* [WHAT IS ASKED]: Update the part of the librarian's blog post starting with "This blog post" and going on through "smooth variety. Boo.", putting "cafeteria" in place of "canteen".

This blog post is part of Library Day in the Life. I am writing about my job as a business research librarian for a UK law firm.

Started at 9 today, so didn’t have to get up quite as early as yesterday! The day started off pretty well when I found my payslip on my desk as I got in (oh payday! I’ve missed you so much! Don’t leave it so long before you visit again, ok?). Sadly it quickly took a turn for the worse as I headed down to the canteen for a slice of toast only to discover that they had run out of crunchy peanut butter, and I had to make do with the (obviously) vastly inferior smooth variety. Boo.

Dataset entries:
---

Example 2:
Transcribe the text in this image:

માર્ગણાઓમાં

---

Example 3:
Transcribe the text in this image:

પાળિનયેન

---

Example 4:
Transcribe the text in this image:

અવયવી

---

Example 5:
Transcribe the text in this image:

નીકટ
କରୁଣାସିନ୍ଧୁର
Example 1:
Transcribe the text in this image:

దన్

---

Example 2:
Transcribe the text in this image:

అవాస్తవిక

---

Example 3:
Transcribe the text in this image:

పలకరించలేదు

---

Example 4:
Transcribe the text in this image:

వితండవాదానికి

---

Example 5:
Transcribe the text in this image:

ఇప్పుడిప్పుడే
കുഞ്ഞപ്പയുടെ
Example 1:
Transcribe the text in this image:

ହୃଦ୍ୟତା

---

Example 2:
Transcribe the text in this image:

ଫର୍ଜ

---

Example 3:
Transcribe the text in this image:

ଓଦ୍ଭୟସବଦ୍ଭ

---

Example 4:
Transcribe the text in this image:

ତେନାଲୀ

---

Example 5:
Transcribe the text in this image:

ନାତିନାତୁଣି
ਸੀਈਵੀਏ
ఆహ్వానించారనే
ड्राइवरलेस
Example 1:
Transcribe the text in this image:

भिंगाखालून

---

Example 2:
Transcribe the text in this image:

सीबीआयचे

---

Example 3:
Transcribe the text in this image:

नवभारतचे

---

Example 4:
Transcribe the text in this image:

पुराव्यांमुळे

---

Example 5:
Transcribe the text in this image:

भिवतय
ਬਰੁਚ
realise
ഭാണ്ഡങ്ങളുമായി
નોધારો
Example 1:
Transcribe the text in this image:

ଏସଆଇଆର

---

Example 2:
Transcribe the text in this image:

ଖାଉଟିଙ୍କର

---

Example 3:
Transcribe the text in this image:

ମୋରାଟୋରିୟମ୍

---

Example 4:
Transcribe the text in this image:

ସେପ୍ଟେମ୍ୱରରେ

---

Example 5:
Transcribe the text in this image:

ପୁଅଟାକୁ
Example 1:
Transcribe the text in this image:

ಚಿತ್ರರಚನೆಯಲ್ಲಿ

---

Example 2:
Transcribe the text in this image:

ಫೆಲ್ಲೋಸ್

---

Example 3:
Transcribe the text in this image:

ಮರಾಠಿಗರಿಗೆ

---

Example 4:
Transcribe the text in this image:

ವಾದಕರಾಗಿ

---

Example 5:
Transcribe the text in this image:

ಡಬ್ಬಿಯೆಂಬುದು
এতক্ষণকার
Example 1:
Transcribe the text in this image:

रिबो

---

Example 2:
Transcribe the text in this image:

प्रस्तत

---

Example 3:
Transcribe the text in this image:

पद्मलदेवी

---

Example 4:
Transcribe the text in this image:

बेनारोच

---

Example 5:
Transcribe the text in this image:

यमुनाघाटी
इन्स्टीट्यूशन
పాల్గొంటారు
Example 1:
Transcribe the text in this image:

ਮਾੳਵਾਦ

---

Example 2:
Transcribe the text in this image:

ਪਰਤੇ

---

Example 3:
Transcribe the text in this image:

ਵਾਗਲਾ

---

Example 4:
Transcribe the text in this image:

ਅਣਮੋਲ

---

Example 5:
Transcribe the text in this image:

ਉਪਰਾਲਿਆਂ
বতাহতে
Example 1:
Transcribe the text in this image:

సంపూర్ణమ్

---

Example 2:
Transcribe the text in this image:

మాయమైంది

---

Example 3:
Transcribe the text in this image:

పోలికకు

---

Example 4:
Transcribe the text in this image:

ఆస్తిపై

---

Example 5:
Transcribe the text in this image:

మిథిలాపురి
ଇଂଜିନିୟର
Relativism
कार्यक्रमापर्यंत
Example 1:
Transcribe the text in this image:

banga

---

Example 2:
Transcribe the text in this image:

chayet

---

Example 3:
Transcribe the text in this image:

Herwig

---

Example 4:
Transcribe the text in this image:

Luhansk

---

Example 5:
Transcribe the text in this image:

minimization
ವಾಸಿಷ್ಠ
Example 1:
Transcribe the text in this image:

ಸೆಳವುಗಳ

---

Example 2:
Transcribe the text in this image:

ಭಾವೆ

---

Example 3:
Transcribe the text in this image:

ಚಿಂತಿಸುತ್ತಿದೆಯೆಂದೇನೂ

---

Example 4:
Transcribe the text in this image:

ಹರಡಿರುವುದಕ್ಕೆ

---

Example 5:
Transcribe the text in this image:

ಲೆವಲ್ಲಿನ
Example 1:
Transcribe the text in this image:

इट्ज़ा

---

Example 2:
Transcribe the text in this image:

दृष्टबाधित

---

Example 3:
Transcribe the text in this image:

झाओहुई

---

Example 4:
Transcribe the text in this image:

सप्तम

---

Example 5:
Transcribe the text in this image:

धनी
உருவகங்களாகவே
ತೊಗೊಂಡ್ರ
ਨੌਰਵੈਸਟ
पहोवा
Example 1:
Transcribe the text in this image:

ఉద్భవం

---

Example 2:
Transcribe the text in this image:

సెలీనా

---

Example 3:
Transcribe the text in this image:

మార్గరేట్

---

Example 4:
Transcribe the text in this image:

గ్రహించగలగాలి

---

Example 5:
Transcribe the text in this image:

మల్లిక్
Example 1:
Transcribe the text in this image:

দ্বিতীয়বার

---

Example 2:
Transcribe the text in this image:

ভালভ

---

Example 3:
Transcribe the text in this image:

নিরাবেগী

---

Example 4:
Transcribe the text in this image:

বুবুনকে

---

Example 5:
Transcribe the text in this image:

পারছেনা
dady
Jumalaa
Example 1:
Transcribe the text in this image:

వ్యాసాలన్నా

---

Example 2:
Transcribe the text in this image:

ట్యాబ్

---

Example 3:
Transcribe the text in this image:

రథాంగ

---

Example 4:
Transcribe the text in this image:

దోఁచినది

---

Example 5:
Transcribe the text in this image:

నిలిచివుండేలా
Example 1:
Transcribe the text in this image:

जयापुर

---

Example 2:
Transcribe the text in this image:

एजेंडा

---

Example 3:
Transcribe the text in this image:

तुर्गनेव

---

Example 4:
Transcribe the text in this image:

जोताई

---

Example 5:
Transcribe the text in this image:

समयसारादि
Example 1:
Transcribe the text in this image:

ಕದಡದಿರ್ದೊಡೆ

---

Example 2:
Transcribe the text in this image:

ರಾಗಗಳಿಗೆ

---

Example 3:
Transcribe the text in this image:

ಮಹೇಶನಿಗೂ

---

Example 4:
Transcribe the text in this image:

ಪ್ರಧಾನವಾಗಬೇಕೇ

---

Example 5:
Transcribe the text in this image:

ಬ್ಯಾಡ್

* [WRITTEN REPLY]:
This blog post is part of Library Day in the Life. I am writing about my job as a business research librarian for a UK law firm.

Started at 9 today, so didn’t have to get up quite as early as yesterday! The day started off pretty well when I found my payslip on my desk as I got in (oh payday! I’ve missed you so much! Don’t leave it so long before you visit again, ok?). Sadly it quickly took a turn for the worse as I headed down to the cafeteria for a slice of toast only to discover that they had run out of crunchy peanut butter, and I had to make do with the (obviously) vastly inferior smooth variety. Boo.